If every man would sweep his own doorstep the city would soon be clean.
He’s not kidding, folks. Conficker (aka Downup, Downadup, or Kido) is serious bad news. It’s the next level of Internet worm evolution; it’s Botnet 2.0, the most sophisticated worm yet seen. During one of its major activity spikes, on January 15-16, Conficker infected 1.1 million PCs in less than 24 hours. At that time, F-Secure estimated — conservatively — that 3.52 million systems were infected worldwide. By January 21 the number was believed to be around 9 million. Current estimates run as high as 12 million.
For the technically knowledgeable among you, SRI International has an analysis of the most recent Conficker-C variant here. For the non-technical, McAfee has some less technical information about what it does here. And PC World has an article here detailing how it attacks and some measures you can take to protect yourself if you’re not already infected. (The article is slightly out of date; one recent Microsoft security patch disables AutoRun for you as a precaution.)
One point from databeast ‘s post cannot be emphasized enough:
If you run Windows, with ANY browser, and you can read this post, but you cannot get to www.windowsupdate.com, or GRIsoft.com (home of AVG antivirus), or Trend Micro, or Sophos, McAfee or Kaspersky or any other antivirus site, assume you are already infected. Take your computer offline and seek professional assistance to get it disinfected and patched.

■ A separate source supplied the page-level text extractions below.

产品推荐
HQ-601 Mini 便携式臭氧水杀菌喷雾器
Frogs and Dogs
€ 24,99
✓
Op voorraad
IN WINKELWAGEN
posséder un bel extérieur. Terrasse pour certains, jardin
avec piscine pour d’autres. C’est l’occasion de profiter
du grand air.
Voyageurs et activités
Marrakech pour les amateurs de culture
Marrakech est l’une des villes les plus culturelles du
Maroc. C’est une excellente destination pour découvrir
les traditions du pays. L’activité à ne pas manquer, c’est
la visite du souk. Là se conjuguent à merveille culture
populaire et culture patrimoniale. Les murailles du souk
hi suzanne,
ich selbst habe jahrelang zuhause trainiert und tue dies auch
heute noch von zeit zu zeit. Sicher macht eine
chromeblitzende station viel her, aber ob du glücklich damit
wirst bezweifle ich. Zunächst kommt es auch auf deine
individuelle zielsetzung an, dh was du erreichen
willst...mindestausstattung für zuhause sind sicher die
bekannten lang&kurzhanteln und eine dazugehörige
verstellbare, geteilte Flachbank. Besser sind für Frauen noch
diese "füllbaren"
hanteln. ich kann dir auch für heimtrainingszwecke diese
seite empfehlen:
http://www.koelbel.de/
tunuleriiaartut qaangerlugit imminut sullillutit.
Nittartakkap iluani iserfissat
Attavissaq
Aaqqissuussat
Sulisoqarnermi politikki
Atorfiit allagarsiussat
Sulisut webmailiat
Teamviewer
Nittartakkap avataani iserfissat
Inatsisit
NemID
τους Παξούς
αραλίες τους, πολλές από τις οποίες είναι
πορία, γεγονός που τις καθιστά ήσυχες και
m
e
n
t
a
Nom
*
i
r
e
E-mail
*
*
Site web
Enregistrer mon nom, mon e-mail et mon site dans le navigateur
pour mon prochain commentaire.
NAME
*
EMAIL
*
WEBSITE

On April 1, the Conficker botnet goes active. And we don’t have any idea what its new instructions will tell it to do. But it could be very, very bad.
Since Conficker can’t block downloads of tools from sites that don’t match its internal list of strings, I’ve mirrored several of the free Conficker removal tools locally:
- Enigma Software’s Conficker removal tool
- BitDefender’s single-PC Conficker removal tool
- BitDefender’s Conficker removal tool for Microsoft networks
- F-Secure’s Conficker removal tool
- F-Secure standalone worm-detection scanner, less specific
So if you can’t get to windowsupdate or any of the antivirus sites, you can download removal tools here.